(Data):
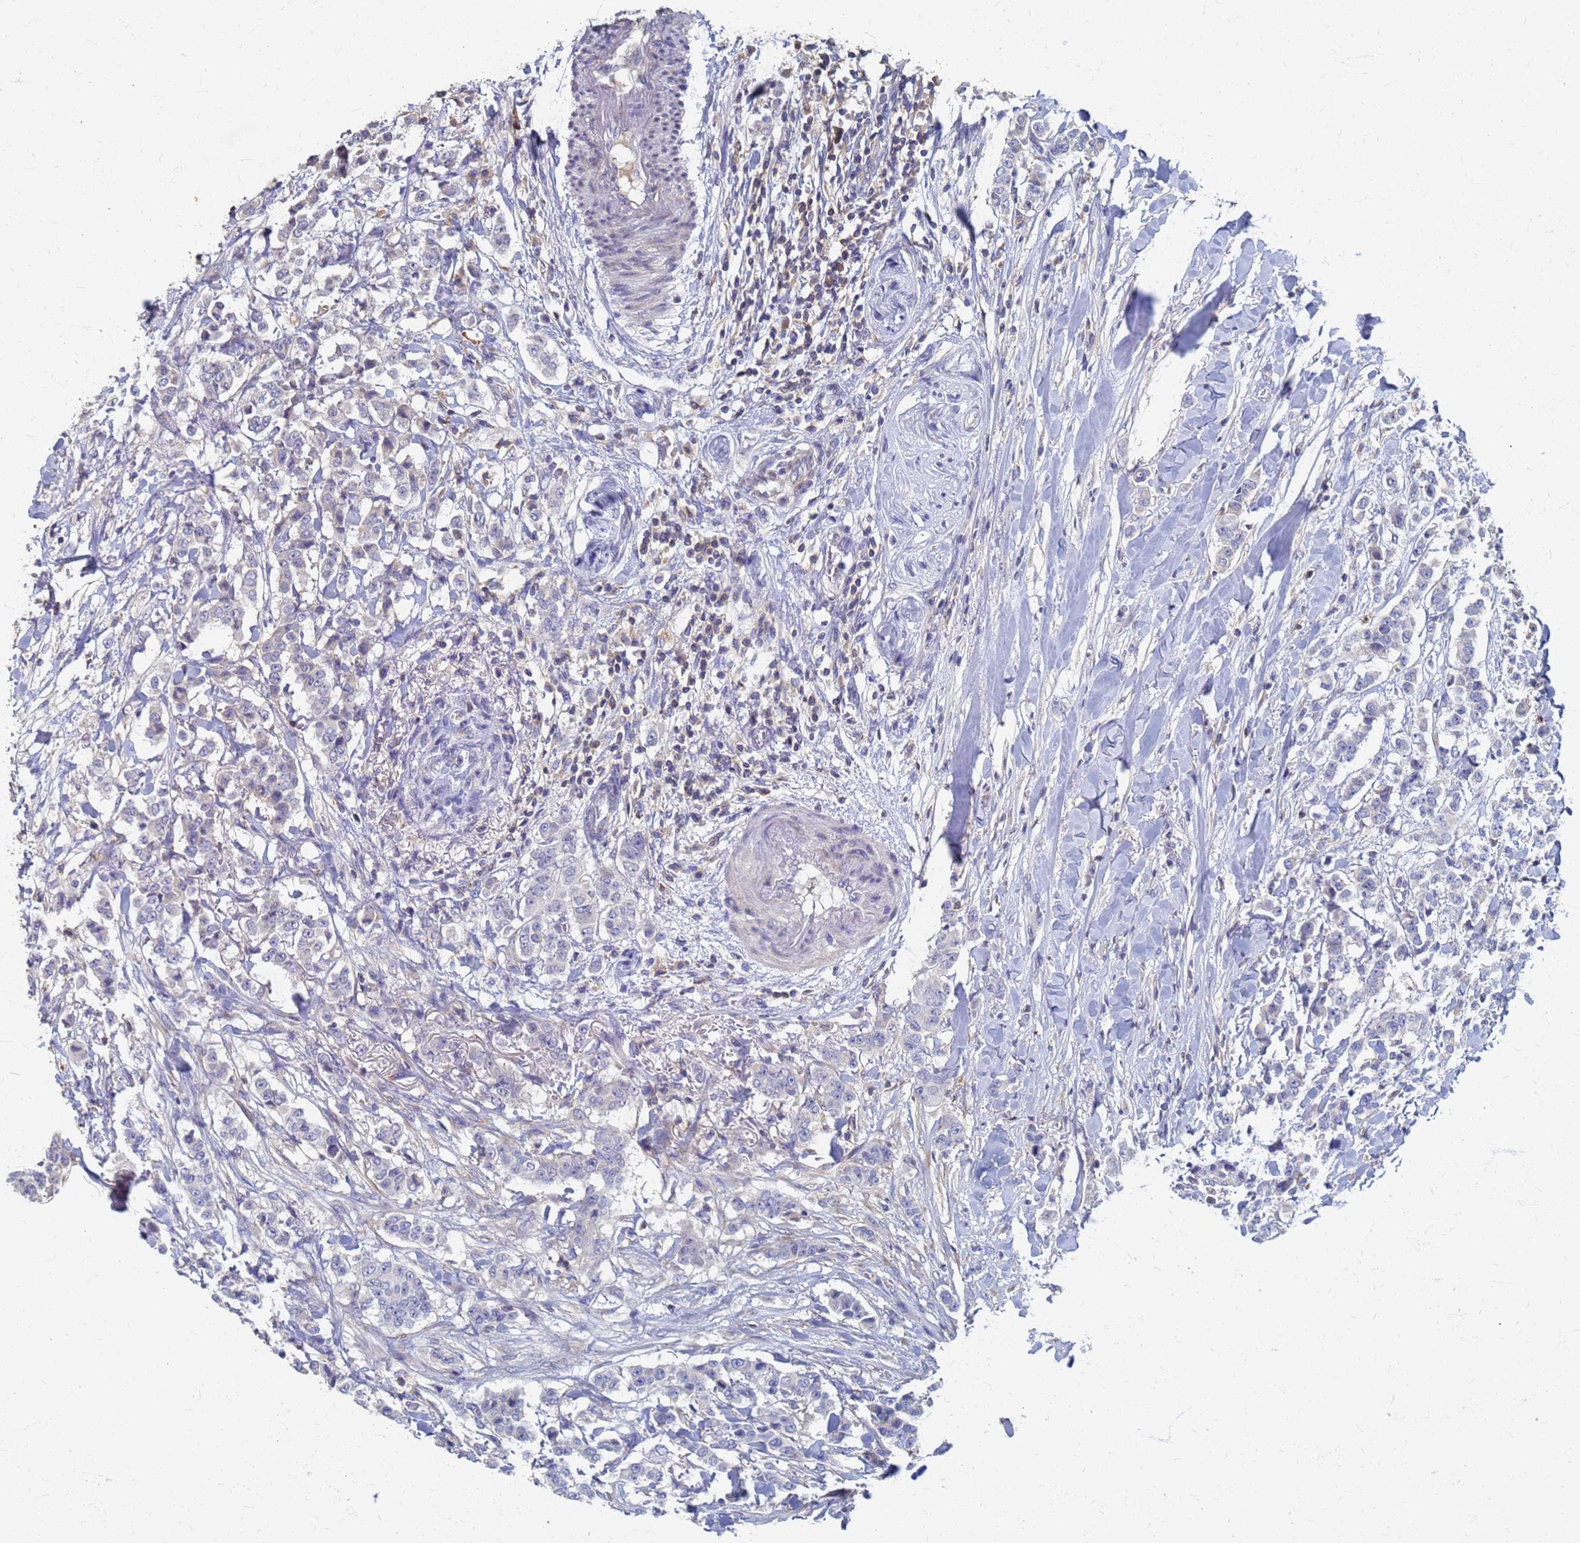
{"staining": {"intensity": "negative", "quantity": "none", "location": "none"}, "tissue": "breast cancer", "cell_type": "Tumor cells", "image_type": "cancer", "snomed": [{"axis": "morphology", "description": "Duct carcinoma"}, {"axis": "topography", "description": "Breast"}], "caption": "Human breast cancer stained for a protein using IHC displays no expression in tumor cells.", "gene": "KRCC1", "patient": {"sex": "female", "age": 40}}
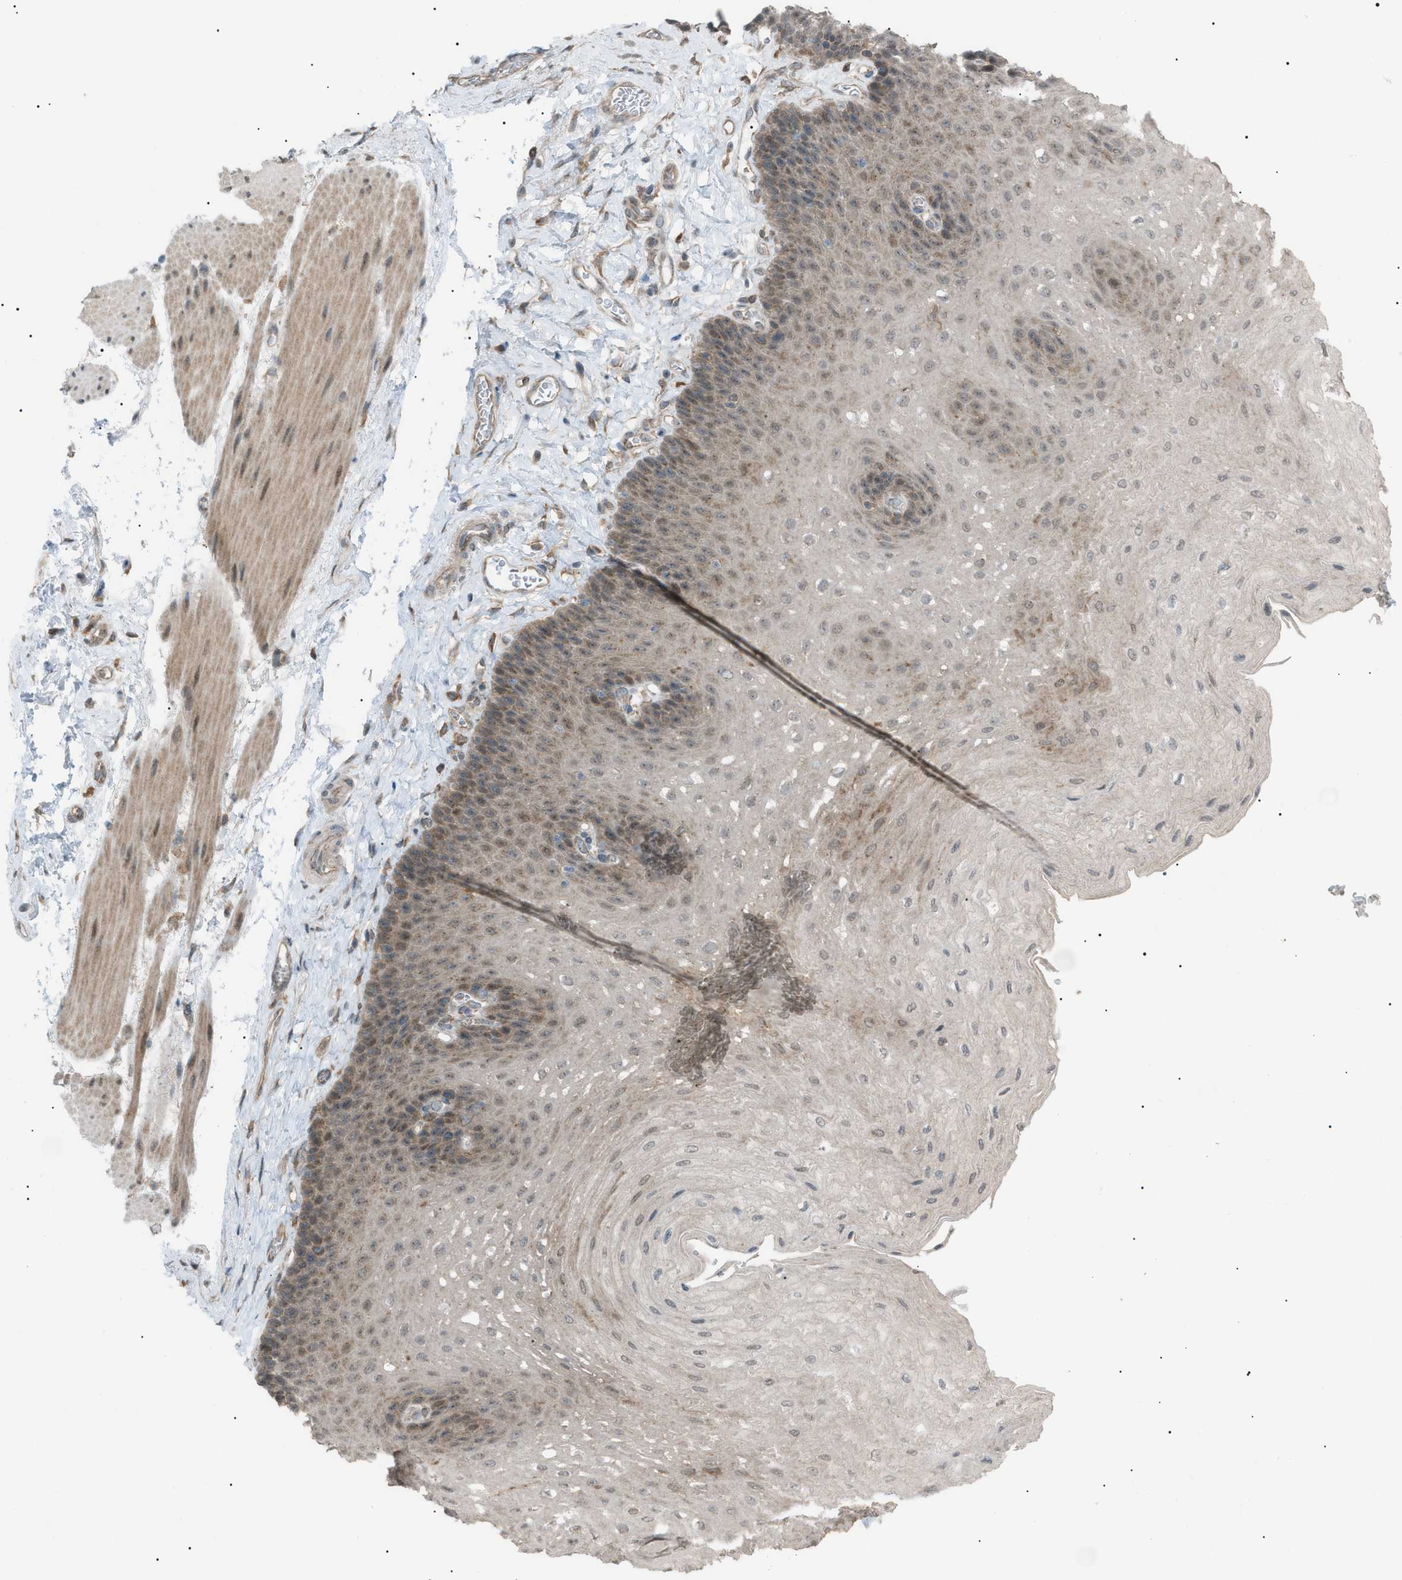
{"staining": {"intensity": "moderate", "quantity": "25%-75%", "location": "cytoplasmic/membranous"}, "tissue": "esophagus", "cell_type": "Squamous epithelial cells", "image_type": "normal", "snomed": [{"axis": "morphology", "description": "Normal tissue, NOS"}, {"axis": "topography", "description": "Esophagus"}], "caption": "Brown immunohistochemical staining in unremarkable human esophagus shows moderate cytoplasmic/membranous positivity in about 25%-75% of squamous epithelial cells.", "gene": "LPIN2", "patient": {"sex": "female", "age": 72}}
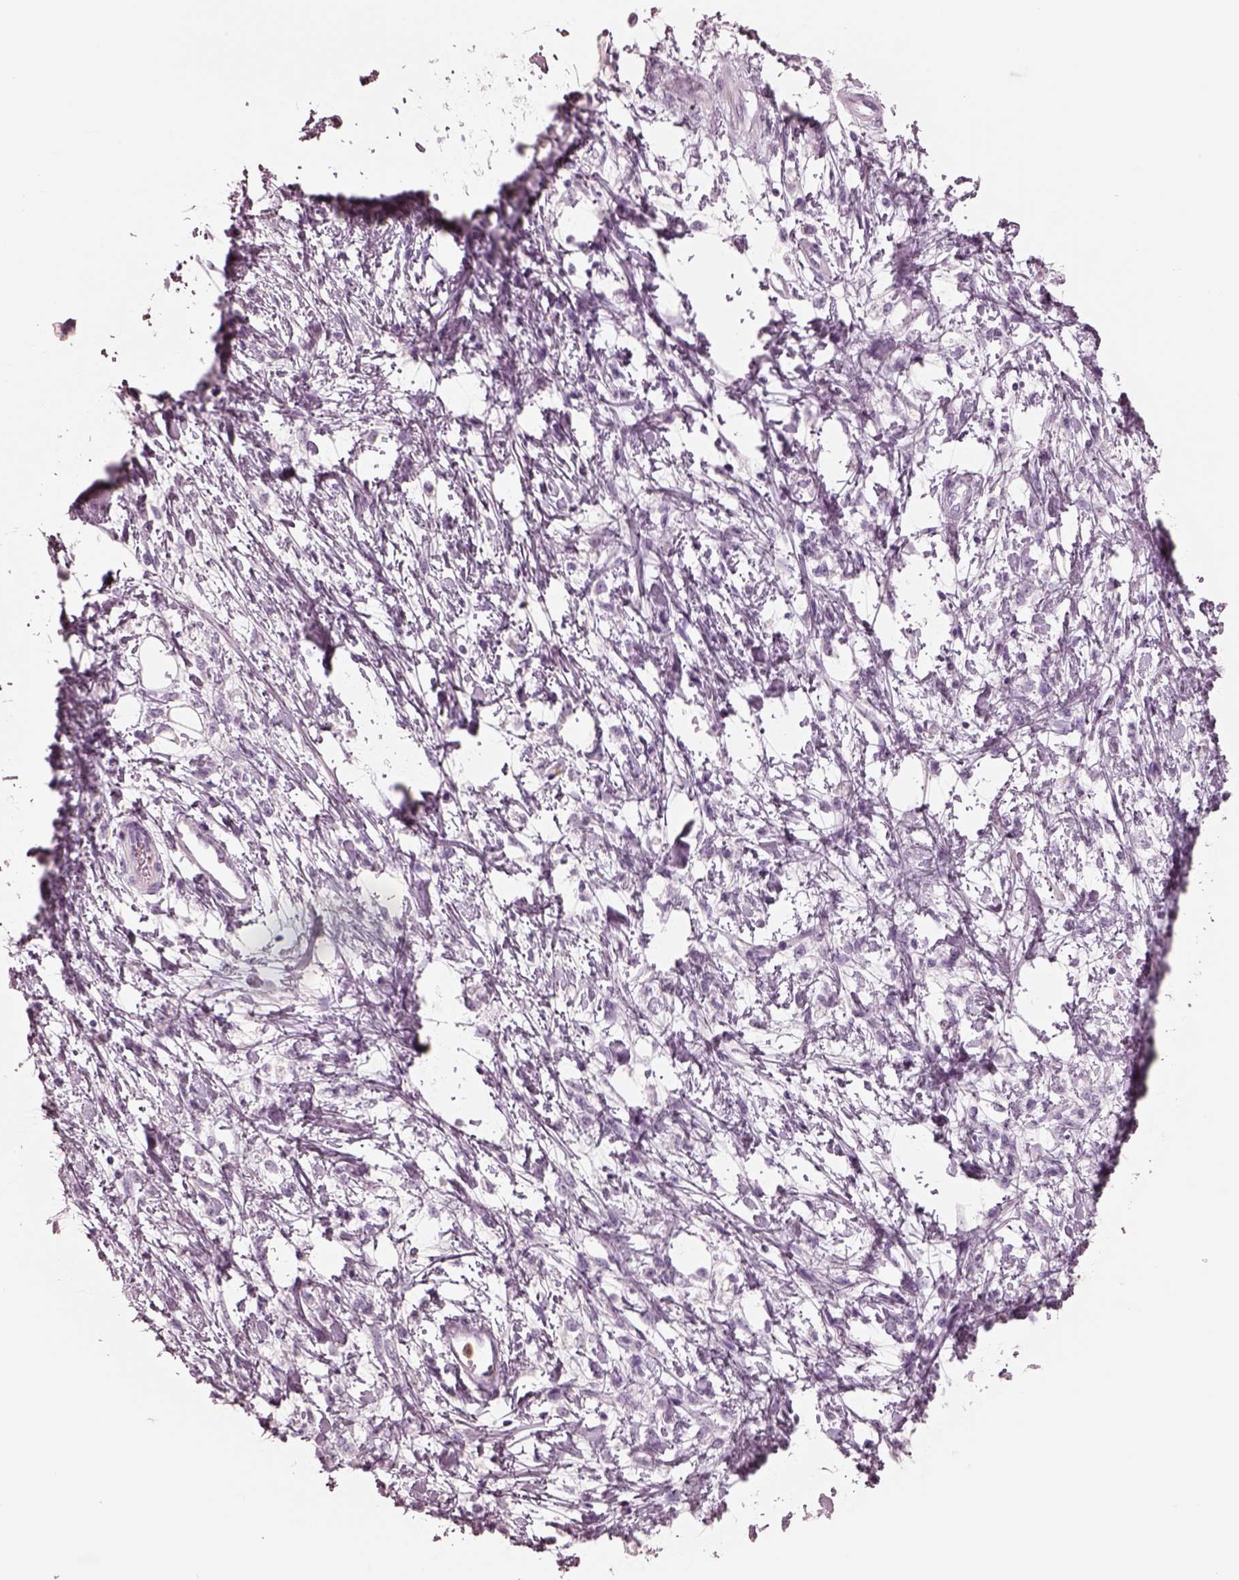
{"staining": {"intensity": "negative", "quantity": "none", "location": "none"}, "tissue": "stomach cancer", "cell_type": "Tumor cells", "image_type": "cancer", "snomed": [{"axis": "morphology", "description": "Adenocarcinoma, NOS"}, {"axis": "topography", "description": "Stomach"}], "caption": "Immunohistochemistry (IHC) histopathology image of human stomach cancer (adenocarcinoma) stained for a protein (brown), which reveals no expression in tumor cells.", "gene": "ELANE", "patient": {"sex": "female", "age": 60}}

(What is required):
Give back the material above exactly as written, but omit the images.

(Reply):
{"staining": {"intensity": "negative", "quantity": "none", "location": "none"}, "tissue": "breast cancer", "cell_type": "Tumor cells", "image_type": "cancer", "snomed": [{"axis": "morphology", "description": "Duct carcinoma"}, {"axis": "topography", "description": "Breast"}], "caption": "Human breast cancer stained for a protein using IHC displays no expression in tumor cells.", "gene": "KRCC1", "patient": {"sex": "female", "age": 40}}
{"staining": {"intensity": "moderate", "quantity": "25%-75%", "location": "cytoplasmic/membranous"}, "tissue": "esophagus", "cell_type": "Squamous epithelial cells", "image_type": "normal", "snomed": [{"axis": "morphology", "description": "Normal tissue, NOS"}, {"axis": "topography", "description": "Esophagus"}], "caption": "Brown immunohistochemical staining in unremarkable human esophagus shows moderate cytoplasmic/membranous positivity in about 25%-75% of squamous epithelial cells.", "gene": "LPIN2", "patient": {"sex": "female", "age": 72}}
{"staining": {"intensity": "negative", "quantity": "none", "location": "none"}, "tissue": "stomach cancer", "cell_type": "Tumor cells", "image_type": "cancer", "snomed": [{"axis": "morphology", "description": "Adenocarcinoma, NOS"}, {"axis": "topography", "description": "Stomach"}], "caption": "Immunohistochemistry (IHC) histopathology image of human stomach cancer (adenocarcinoma) stained for a protein (brown), which reveals no expression in tumor cells.", "gene": "ELANE", "patient": {"sex": "female", "age": 60}}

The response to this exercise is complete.